The Times story was about professors who write academic papers without revealing that they have been, or in some cases still are, financially rewarded by companies in the industry they are writing about. One economics professor at the University of Houston, for example, has written a number of letters to regulatory agencies defending financial speculators and commodity index funds against charges that their activities drive up prices of oil and other commodities, adversely affecting consumers.
His letters cite academic studies he has done, but never mention that he has, according to the Times, “reaped financial benefits from speculators and some of the largest players in the commodities business.”
Asked about that source of income, the professor said, “that’s between me and the IRS.” He bristled at any suggestion that his academic work is in any way influenced by those financial ties.
The Nation magazine has also been looking into the academic-for-sale phenomenon. The article quoted Charles Ferguson, whose film “Inside Job” highlighted the role of sponsored professors in supporting the deregulatory policies that led to the financial meltdown in 2008, who said that “the business of economic consulting firms that work to ‘source’ academics for expert testimony and regulatory filings ‘has been going on for quite a while, and it’s now quite a large industry.’ “
To put that into plain English, there are now a number of well-paid consultants who do nothing but match up Wall Street firms with university economists who will give their regulatory positions academic backing.
Charles River Associates advertises its services to help clients with “sophisticated economic and statistical analyses … in ways that regulators can easily understand.” Charles River, says The Nation, “flips the scientific method, promising that its academic services will ‘make strong cases to support desired outcomes.’ “ Its roster of consultants included academics from the University of California, Berkeley; Harvard University; the University of North Carolina, Chapel Hill; and the University of Chicago. The company notes that many have worked on financial regulatory reform, including Dodd-Frank.”
Hey, it’s a free country. I’m not arguing that academics shouldn’t be allowed to write whatever they like.
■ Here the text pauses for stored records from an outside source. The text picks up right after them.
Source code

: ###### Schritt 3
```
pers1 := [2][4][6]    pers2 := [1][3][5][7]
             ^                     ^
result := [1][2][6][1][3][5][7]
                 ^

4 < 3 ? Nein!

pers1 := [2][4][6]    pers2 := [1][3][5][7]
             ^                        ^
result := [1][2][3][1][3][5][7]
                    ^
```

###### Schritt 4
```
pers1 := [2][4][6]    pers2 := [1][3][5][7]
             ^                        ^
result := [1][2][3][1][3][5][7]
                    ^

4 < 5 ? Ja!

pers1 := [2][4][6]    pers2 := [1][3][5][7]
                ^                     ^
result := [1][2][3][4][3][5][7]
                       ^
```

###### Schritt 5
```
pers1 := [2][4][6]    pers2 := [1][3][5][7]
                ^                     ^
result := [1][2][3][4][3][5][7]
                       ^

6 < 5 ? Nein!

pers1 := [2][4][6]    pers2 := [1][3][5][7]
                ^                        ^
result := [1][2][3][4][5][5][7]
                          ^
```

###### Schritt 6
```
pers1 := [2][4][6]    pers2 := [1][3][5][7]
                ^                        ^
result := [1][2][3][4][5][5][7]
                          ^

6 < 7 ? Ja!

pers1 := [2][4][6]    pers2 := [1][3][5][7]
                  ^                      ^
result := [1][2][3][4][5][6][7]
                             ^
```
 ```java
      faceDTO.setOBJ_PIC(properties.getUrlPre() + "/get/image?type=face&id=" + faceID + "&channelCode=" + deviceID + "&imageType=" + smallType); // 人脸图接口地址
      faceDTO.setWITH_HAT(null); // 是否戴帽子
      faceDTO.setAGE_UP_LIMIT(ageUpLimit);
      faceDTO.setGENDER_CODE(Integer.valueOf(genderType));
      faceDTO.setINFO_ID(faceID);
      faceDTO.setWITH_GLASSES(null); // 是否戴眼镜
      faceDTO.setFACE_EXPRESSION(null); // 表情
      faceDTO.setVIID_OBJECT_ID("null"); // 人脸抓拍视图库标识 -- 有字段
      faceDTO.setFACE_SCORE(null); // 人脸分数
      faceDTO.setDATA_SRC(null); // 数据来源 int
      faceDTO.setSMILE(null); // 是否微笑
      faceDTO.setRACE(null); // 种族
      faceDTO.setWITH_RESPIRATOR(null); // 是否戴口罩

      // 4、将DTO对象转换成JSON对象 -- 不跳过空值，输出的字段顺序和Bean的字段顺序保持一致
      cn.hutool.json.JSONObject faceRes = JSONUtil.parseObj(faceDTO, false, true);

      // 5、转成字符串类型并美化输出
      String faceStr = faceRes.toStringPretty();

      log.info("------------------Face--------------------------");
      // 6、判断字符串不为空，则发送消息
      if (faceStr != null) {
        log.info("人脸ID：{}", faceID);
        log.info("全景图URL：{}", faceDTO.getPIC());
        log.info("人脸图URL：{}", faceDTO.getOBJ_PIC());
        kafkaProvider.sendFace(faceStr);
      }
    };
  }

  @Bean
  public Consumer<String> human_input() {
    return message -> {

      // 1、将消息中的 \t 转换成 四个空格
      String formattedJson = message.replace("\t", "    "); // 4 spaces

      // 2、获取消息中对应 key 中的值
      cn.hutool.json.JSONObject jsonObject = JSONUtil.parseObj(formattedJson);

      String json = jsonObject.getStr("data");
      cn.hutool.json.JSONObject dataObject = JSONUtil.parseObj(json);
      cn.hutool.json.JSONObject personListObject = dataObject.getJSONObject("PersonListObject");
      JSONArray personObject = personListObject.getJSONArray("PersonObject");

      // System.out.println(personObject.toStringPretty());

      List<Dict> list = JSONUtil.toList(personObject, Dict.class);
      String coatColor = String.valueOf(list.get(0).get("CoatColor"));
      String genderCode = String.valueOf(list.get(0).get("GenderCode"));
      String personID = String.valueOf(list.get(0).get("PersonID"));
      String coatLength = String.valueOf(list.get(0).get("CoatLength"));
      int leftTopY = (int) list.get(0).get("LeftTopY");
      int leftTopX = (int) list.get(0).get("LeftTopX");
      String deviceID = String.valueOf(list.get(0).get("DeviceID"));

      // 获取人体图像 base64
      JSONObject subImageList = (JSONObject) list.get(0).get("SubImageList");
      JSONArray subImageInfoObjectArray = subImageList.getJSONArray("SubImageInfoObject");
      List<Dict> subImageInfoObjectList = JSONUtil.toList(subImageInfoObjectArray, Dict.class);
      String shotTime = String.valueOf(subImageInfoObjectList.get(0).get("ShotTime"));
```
But if they write about an issue in which they have a financial interest they have a conflict of interest and they should disclose that.
Full disclosure: We see those two words more and more frequently in news articles and opinion pieces that appear in our more reputable media. Often they are in parenthesis after a sentence about a particular company, for instance (full disclosure: I used to work there). Or in a review of a film or play (full disclosure: the producer is my brother).
Why don’t regulatory agencies demand exactly that kind of transparency when Wall Street firms present academic studies that support their positions? And when a medical doctor cites research on a particular drug and the drug company involved has compensated her in some way, shouldn’t that be disclosed? Don’t we have a right to know that?
Ted Kaufman is a former U.S. senator from Delaware.